# WHAT NEEDS TO BE DONE
Quote, word for word, every line starting at the line that contains "218 651 217.5" and ending with the last line of the records; include both of these lines and no others.

Collected data entries:
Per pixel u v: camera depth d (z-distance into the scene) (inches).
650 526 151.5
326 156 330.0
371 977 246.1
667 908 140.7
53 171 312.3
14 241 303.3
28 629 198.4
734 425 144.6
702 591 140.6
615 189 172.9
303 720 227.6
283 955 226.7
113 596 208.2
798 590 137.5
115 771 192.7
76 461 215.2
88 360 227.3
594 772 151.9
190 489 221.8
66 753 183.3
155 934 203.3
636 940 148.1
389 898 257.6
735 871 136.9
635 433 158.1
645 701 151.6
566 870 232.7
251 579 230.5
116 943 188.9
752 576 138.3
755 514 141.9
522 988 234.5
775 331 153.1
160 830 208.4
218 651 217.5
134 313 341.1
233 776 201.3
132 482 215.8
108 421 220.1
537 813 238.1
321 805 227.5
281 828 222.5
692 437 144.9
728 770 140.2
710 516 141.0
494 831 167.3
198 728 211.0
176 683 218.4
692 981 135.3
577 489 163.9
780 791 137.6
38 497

# SOLUTION TO THE EXERCISE
218 651 217.5
134 313 341.1
233 776 201.3
132 482 215.8
108 421 220.1
537 813 238.1
321 805 227.5
281 828 222.5
692 437 144.9
728 770 140.2
710 516 141.0
494 831 167.3
198 728 211.0
176 683 218.4
692 981 135.3
577 489 163.9
780 791 137.6
38 497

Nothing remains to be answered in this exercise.